» WORK REQUIRED
What should come back is the data below, word for word, minus any picture.

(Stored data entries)

☆ ☆ ☆

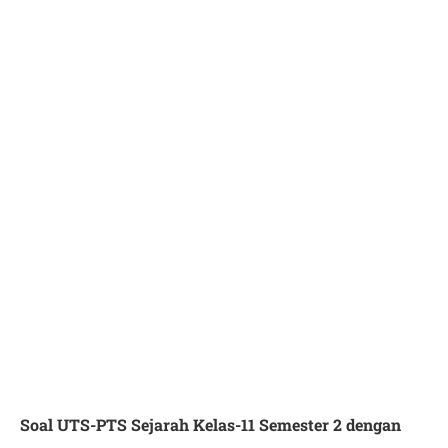
Soal UTS-PTS Sejarah Kelas-11 Semester 2 dengan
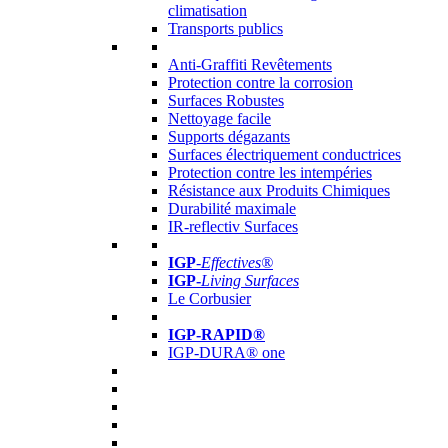
climatisation
Transports publics
Anti-Graffiti Revêtements
Protection contre la corrosion
Surfaces Robustes
Nettoyage facile
Supports dégazants
Surfaces électriquement conductrices
Protection contre les intempéries
Résistance aux Produits Chimiques
Durabilité maximale
IR-reflectiv Surfaces
IGP
-
Effectives®
IGP-
Living Surfaces
Le Corbusier
IGP-RAPID®
IGP-DURA® one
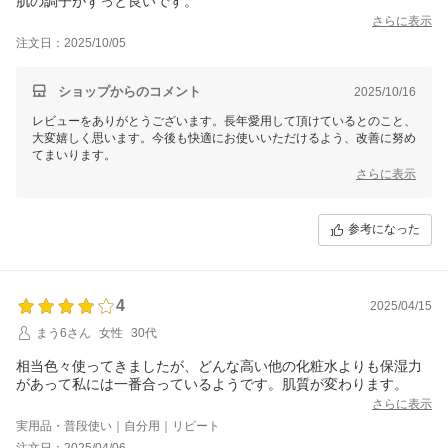
肌の調子がずっと良いです。
さらに表示
注文日：2025/10/05
ショップからのコメント
2025/10/16
レビューをありがとうございます。長年愛用して頂けているとのこと、
大変嬉しく思います。今後も快適にお使いいただけるよう、改善に努め
てまいります。
さらに表示
参考になった
4
2025/04/15
まう6さん
女性
30代
相当色々使ってきましたが、どんな高い他の化粧水よりも保湿力
があって私には一番合っているようです。肌質が変わります。
さらに表示
実用品・普段使い｜自分用｜リピート
注文日：2025/04/06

☆ ☆ ☆

» SOLUTION
Soal UTS-PTS Sejarah Kelas-11 Semester 2 dengan
climatisation
Transports publics
Anti-Graffiti Revêtements
Protection contre la corrosion
Surfaces Robustes
Nettoyage facile
Supports dégazants
Surfaces électriquement conductrices
Protection contre les intempéries
Résistance aux Produits Chimiques
Durabilité maximale
IR-reflectiv Surfaces
IGP
-
Effectives®
IGP-
Living Surfaces
Le Corbusier
IGP-RAPID®
IGP-DURA® one
肌の調子がずっと良いです。
さらに表示
注文日：2025/10/05
ショップからのコメント
2025/10/16
レビューをありがとうございます。長年愛用して頂けているとのこと、
大変嬉しく思います。今後も快適にお使いいただけるよう、改善に努め
てまいります。
さらに表示
参考になった
4
2025/04/15
まう6さん
女性
30代
相当色々使ってきましたが、どんな高い他の化粧水よりも保湿力
があって私には一番合っているようです。肌質が変わります。
さらに表示
実用品・普段使い｜自分用｜リピート
注文日：2025/04/06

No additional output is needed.